Opening reception 7-10 p.m. Thursday
Twelve Dallas photographers paired up with 12 Dallas writers and took a Texas-soaked road trip. Significance Imposed is the collection of photos, landscapes, characters and words that resulted from the statewide jaunt. Prediction: There will be tumbleweed. Following the reception, the show will run through June 3.

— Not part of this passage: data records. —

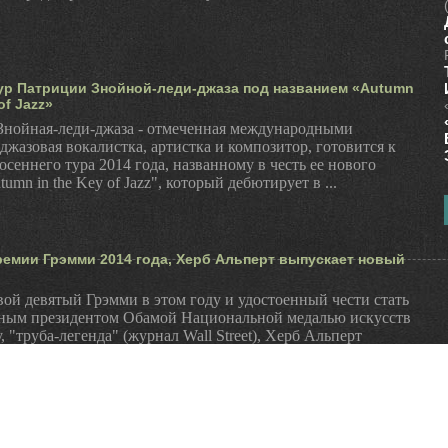
ур Патриции Знойной-леди-джаза под названием «Autumn
of Jazz»
Знойная-леди-джаза - отмеченная международными
джазовая вокалистка, артистка и композитор, готовится к
 осеннего тура 2014 года, названному в честь ее нового
umn in the Key of Jazz", который дебютирует в ...
ремии Грэмми 2014 года, Херб Альперт выпускает новый
ой девятый Грэмми в этом году и удостоенный чести стать
ным президентом Обамой Национальной медалью искусств
у, "труба-легенда" (журнал Wall Street), Херб Альперт
овый альбом под названием «In The ...
 Jazz представляет различные таланты в первой части
на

Marion Wesson – Cluster Fail (pictured at top)
Galleri Urbane
2277 Monitor St.
Artist talk 4:30-5:30 p.m. Saturday
Marion Wesson created the upholstered works in Cluster Fail during the aftermath of an abusive relationship. The first piece is based on a night she called police to her home. “I based the fabric design on the violent outburst of when my ex grabbed me while screaming and yelling in front of our children,” she says. When she made her story public it elicited an outpouring of support she had not anticipated from other women. Determined to help others in her situation, she partnered with a former Rhode Island School of Design classmate, who helped her illustrate the fabrics. The designs are inspired by true stories of women who have survived abuse. Admission is free.
Kelli Vance – Sappers and Miners
Cris Worley Fine Arts
1845 E. Levee St., No. 110
Opening reception 5-8 p.m. Saturday
Typically, Kelli Vance’s works are like psychological thrillers in the form of still-life paintings. Emphasizing unorthodox textures (hair, rope, cake icing and wet skin to name a few), Vance usually plays with R-rated themes, like voyeurism. In Sappers and Miners, she’s taking a timeout from the tantalizing, focusing this time on more subdued rituals. Tinges of the occult follow her figures in "We Provide Our Best Offering to the Universe" and "Sun Eaters" as they prepare for psychological battle. Sounds a lot like Gone Girl, doesn’t it? Admission is free.
Olivia Divecchia – Dig/Site
The Reading Room
3715 Parry Ave.
Opening reception 6-9 p.m. Saturday
To dig means to find a shovel and go to town. But it also means “to break up, turn over, to make an excavation, to unearth, to find or discover by effort or search.” In her new photo and text installation Dig/Site, Argyle native Olivia Divecchia digs into the meaning behind creation and destruction. Literally. Two years ago, the Brooklyn-based Divecchia began digging holes along beaches of the East Coast and capturing it. Here she’ll focus on digging as a metaphor, with meditations à la Virginia Woolf and Anne Carson. Saturday’s reception will follow a conversation between the artist and guest curator Temple Shipley. Admission is free.
Sally Warren – Convenience Store
Liliana Bloch Gallery
2271 Monitor St.
Opening reception 6-8 p.m. Saturday
Have you ever been in the middle of nowhere at a gas station, stepped on the relic of an Ozarka bottle, and thought, “My, what beautiful art?” Sally Warren has. That’s why she created Convenience Store, her new solo exhibition at Liliana Bloch Gallery featuring colorful and enticing pieces of trash she picked up at a rural gas station. The artist, who splits her time between Dallas and Port Townsend, Washington, finds poignancy in rusty cans and crusted wrappers, and beauty in the metaphorical possibilities of garbage. Admission is free.